In order for Christian nationalism to end organizations like the Southern Baptist Convention, Assembles of God, Evangelical Free Church of America and others need to come out and issue a statement and condemn it. Ministries such as the Billy Graham Evangelistic Association and Cru, as well as Focus on the Family need to come out and forcefully condemn it. But the fact of the matter is that wont happen. for a couple of reasons. Many of those organizations do not reject Christian nationalism but embrace it in some form. And some organizations live in fear of some of their churches. This blog actually predicts if J.D. Greear condemned Christian nationalism and the SBC passed a resolution forcefully condemning it, you’d see a large group of churches that would leave the Southern Baptist. And places like First Baptist Dallas with Robert Jeffress would be leading the way. When Evangeliclas have problems they just schism and break away, as they don’t know how to solve them. But that break away in the Southern Baptist won’t happen. In the view of this blog evangelicalism is a sick movement and the best thing people can do is walk away. 

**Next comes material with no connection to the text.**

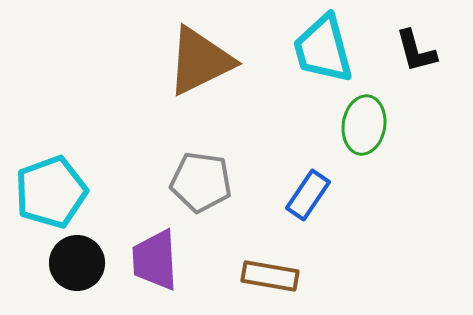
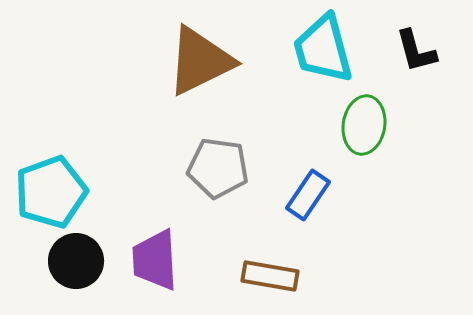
gray pentagon: moved 17 px right, 14 px up
black circle: moved 1 px left, 2 px up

10 thoughts on “Here is Why the Recent Petition to Condemn Christian Nationalism is Going to Fail. And What Needs to Take Place for Conservative Evangelicals to Reject Christian Nationalism

  1. For example vaccinations were accepted by many evangelicals in 1999/2000. Today…

    …Anti-Vaxx is in the Top 5 Litmus Tests of your Eternal Salvation.


  2. Its almost like everyone is excommunicating everyone. Its how this group thinks.

    The Ultimate Theoretical End State of Protestantism:
    MILLIONS of One True Churches, each with a membership of One, each denouncing all the others as Apostates and Heretics and Satanic. Each telling all the others to Go To Hell — literally!

    Liked by 1 person

  3. Yeah, I was raised with the idea that Catholics/Lutherans/liberal Christians/etc. weren’t really Christians because they didn’t do the salvation thing “right.” It troubled me greatly in my teens, and in college I began “rebelling” against the idea that my Catholic etc. friends weren’t Christians. I felt like such a heretic.


    • Yes the constant claim to having the correct faith is draining. Its exhausting. Its nothing but endless conflict and fighting that never ends, Its like a dog chasing a truck that keeps baring and running. When does it end?

      Liked by 1 person

        — filksong from my early D&D days, commenting on a slo-mo flamewar in the pages of the fanzine Alarums & Excursions


      • Oh yeah, I heard that one! About 20 years ago, when we were still going to the E-Free church, we heard that from a former Lutheran. Hubby’s Lutheran, and didn’t take it too well….


      • Nyssa, exact same in the Evangelical Free Church we used to attend for many years, and specifically on a day my parents were visiting with us. Someone giving their testimony in church used basically those exact words. My father is a Lutheran minister, and that did not sit well with him either.